Capital Gain Tax – When you sell NCDs
- If you sell a listed NCD before 12 months, it is called Short‑Term Capital Gain (STCG) and will be taxed as per your income slab.
- If you sell after 12 months, it becomes Long‑Term Capital Gain (LTCG), which is taxed at 12.5% (without indexation) in FY 2024–25. Note that indexation benefit is not available on NCDs.
TDS exemption – special facility for senior citizens
As per Budget 2025, TDS exemption on interest income for senior citizens (60+) has been increased to ₹1,00,000 This improves their cash flow and reduces their tax burden.
Pros and Cons of Buying NCDs
Pros
- Higher returns than FDs : NCDs often offer higher interest rates than Fixed Deposits such as 9%-11%, which can improve your returns.
- Regular and fixed income : These debentures pay interest at a fixed interval monthly, quarterly or annually. This gives you a predictable cash flow.
- Variety of investment options : In NCDs, you can choose the option according to your needs such as secured vs unsecured, or short-term vs long-term.
- Trading possible due to listing on the exchange : You can buy/sell listed NCDs in the secondary market, which also provides some liquidity.
Cons
- Risk of default : If the company gets into a financial crisis, there may be a default in returning the interest or principal. Unsecured NCDs have higher risk.
- Premature withdrawal is not possible : NCDs have a lock-in period and unlike FDs, you cannot break it in the middle. Yes, you can sell it in the secondary market once it is listed, but that is also not easy.
- Low liquidity : Not every NCD finds a buyer in the secondary market, due to which liquidity risk remains.

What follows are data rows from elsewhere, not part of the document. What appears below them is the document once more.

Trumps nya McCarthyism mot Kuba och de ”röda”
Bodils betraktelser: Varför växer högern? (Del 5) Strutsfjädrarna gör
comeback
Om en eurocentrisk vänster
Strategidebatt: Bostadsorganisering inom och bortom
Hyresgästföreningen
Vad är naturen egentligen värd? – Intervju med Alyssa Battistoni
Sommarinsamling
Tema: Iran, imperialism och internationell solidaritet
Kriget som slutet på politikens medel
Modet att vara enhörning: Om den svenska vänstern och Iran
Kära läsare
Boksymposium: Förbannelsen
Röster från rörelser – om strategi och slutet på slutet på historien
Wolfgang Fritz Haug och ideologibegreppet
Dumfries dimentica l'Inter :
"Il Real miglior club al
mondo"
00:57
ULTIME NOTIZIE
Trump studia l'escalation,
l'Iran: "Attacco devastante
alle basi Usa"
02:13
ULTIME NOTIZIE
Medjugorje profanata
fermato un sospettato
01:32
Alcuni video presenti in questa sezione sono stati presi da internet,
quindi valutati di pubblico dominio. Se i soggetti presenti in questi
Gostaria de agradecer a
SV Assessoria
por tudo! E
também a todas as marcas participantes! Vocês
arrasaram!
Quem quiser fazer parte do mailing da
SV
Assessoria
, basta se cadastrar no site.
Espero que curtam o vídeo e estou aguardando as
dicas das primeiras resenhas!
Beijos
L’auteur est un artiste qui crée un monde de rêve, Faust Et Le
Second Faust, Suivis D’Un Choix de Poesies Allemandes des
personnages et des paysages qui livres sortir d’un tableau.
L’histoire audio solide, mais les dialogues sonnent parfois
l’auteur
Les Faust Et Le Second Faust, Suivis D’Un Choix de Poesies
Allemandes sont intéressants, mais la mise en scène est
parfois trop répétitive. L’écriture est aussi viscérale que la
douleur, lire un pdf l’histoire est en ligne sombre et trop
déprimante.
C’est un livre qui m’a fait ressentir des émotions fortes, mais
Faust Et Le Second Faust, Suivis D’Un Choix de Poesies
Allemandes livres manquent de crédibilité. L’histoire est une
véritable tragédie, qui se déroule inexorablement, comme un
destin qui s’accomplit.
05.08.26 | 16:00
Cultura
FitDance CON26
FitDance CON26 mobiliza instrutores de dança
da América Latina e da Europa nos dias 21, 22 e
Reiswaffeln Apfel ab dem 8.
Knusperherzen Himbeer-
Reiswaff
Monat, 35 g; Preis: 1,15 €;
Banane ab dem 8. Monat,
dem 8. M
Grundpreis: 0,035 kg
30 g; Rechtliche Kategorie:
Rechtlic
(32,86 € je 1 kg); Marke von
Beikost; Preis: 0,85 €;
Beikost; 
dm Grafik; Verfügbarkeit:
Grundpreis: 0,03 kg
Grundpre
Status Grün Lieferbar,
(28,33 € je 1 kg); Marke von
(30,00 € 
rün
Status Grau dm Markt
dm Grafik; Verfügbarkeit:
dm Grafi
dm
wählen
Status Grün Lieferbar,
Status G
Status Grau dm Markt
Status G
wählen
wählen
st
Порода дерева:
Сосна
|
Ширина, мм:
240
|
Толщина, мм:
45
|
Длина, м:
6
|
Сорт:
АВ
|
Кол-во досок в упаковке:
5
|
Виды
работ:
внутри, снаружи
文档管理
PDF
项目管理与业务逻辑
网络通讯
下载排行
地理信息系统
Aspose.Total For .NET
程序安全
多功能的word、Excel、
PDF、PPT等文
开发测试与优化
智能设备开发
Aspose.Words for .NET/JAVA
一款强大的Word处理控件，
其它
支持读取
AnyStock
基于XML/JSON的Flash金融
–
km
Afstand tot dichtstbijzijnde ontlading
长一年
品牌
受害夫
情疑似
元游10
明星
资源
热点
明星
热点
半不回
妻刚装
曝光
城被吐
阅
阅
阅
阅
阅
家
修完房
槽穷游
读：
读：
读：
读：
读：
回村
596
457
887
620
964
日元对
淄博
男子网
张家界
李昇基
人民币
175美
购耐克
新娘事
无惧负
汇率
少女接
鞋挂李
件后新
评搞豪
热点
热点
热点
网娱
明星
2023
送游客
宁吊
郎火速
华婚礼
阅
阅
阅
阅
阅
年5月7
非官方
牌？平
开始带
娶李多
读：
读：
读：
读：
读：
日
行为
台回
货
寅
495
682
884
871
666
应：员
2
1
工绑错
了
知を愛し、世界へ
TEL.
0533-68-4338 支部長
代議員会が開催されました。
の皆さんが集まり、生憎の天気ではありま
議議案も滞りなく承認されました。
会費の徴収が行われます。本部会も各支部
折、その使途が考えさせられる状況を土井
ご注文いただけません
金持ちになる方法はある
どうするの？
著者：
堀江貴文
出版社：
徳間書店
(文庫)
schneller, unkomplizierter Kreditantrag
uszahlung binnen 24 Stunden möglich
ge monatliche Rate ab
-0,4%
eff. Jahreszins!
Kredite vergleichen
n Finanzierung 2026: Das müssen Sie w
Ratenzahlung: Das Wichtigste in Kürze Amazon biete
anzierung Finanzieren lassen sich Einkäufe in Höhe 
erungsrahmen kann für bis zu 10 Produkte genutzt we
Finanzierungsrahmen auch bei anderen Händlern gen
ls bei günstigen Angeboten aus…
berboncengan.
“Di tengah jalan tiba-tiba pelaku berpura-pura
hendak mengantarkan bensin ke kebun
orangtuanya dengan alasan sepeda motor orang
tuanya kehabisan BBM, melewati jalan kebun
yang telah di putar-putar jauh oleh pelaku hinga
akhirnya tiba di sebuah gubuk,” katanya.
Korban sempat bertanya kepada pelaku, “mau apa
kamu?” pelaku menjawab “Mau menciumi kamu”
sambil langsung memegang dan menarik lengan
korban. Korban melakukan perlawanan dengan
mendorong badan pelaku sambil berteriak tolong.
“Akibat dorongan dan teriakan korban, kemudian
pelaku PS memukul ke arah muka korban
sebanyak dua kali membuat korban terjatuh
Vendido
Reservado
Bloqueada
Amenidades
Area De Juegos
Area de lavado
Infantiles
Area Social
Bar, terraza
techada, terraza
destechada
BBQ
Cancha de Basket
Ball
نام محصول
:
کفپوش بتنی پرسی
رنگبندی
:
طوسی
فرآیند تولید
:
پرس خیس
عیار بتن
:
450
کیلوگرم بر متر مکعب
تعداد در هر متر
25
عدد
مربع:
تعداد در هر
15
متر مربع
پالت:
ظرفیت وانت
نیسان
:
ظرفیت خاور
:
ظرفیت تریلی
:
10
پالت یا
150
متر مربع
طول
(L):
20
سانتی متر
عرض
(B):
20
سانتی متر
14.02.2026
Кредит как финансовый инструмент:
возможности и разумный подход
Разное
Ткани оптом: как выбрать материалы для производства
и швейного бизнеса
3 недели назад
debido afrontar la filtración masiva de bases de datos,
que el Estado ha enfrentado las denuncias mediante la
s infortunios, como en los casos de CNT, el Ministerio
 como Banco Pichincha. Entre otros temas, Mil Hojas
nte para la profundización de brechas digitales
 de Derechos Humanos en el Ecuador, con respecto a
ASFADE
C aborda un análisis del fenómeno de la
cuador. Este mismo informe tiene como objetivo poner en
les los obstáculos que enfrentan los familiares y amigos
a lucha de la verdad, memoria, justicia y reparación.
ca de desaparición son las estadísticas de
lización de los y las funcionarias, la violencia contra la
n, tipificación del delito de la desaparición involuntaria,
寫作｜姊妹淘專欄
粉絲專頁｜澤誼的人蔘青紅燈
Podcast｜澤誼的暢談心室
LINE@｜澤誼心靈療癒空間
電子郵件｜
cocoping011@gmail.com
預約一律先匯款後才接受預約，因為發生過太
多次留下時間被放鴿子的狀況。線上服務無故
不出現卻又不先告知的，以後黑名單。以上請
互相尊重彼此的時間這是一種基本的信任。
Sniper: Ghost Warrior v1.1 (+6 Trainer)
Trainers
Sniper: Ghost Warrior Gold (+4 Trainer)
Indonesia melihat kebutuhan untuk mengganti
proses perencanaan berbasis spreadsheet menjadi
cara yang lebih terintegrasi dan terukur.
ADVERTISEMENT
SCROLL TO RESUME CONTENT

- Market risk and rating downgrade : If the company’s credit rating goes down, then both the value and demand of your NCD can fall.
Conclusion
NCDs have become a sensible investment option in today’s times for those who want stable earnings but prefer to stay away from the volatility of the stock market. If you invest after carefully understanding the rating of the company, interest rate and tenure, then it can be a reliable investment for the long term. But it is most important to gather information before every investment and take a wise decision.
Frequently Asked Questions (FAQs)
What is an NCD?
NCD is a fixed return investment, which is issued by a company.
How to buy NCD online in India?
You can buy NCDs online from platforms like Pocketful, only a Demat account is required.
Are NCDs safe?
High-rated secured NCDs are considered relatively safe, but there is some risk.
What is the current NCD interest rate in 2025?
The rate of NCDs in FY2025 is around 8% to 10.5%.
Can I exit NCDs before maturity?
Yes, you can sell listed NCDs before maturity.
Disclaimer
The securities, funds, and strategies discussed in this blog are provided for informational purposes only. They do not represent endorsements or recommendations. Investors should conduct their own research and seek professional advice before making any investment decisions.